What you will do: Below are the records; count how many of their lines carry "decorative" and give only the number.

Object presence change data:
....
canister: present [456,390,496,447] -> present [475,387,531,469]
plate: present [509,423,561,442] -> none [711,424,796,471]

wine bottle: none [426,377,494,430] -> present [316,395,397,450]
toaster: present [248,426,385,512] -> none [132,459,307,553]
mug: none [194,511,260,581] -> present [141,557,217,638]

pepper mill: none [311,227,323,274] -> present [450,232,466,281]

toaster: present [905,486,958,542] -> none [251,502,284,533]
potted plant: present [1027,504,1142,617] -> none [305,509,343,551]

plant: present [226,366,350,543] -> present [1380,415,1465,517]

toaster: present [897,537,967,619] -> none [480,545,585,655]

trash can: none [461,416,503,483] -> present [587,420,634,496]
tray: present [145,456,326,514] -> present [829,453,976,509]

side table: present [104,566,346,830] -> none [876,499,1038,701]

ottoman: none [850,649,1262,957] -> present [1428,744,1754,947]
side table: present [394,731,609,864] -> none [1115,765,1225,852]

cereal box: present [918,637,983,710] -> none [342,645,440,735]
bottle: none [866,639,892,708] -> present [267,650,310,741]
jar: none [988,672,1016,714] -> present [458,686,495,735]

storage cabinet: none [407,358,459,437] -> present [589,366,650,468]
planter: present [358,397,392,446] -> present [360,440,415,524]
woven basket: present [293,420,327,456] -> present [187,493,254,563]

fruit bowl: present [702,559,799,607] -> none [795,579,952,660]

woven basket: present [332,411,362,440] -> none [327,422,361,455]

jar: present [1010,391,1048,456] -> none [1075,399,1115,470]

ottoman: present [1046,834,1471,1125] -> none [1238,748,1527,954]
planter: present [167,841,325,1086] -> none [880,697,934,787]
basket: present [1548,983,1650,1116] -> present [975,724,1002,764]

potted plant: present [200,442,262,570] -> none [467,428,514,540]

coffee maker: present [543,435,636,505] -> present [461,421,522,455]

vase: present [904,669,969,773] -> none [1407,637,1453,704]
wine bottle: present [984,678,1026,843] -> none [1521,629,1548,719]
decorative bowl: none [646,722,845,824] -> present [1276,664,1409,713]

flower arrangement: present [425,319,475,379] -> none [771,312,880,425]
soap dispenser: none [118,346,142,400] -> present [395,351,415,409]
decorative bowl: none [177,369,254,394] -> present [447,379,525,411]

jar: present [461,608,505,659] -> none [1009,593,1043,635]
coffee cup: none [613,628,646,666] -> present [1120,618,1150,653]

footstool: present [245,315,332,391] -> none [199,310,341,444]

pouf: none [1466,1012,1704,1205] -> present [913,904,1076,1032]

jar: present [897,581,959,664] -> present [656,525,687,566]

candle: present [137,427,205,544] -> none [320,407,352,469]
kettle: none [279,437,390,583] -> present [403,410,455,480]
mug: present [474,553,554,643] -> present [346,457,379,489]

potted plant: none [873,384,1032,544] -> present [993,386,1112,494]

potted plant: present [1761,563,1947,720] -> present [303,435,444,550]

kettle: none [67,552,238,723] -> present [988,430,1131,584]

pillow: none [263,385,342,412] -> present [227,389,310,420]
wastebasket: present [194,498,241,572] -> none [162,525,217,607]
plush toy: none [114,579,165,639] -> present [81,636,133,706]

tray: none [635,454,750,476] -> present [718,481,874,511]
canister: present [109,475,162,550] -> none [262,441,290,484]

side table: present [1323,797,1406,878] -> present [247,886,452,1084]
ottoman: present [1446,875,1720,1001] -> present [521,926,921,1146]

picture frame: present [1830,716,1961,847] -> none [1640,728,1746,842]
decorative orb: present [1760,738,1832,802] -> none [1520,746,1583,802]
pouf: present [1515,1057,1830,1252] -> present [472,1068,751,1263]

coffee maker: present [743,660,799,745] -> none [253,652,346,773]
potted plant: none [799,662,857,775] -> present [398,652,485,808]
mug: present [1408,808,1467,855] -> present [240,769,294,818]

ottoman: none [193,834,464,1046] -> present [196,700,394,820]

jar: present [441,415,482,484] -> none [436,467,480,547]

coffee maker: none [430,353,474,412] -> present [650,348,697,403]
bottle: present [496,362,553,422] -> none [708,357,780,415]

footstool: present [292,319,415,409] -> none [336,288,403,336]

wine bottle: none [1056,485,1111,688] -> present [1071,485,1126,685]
....
Answer for the task: 3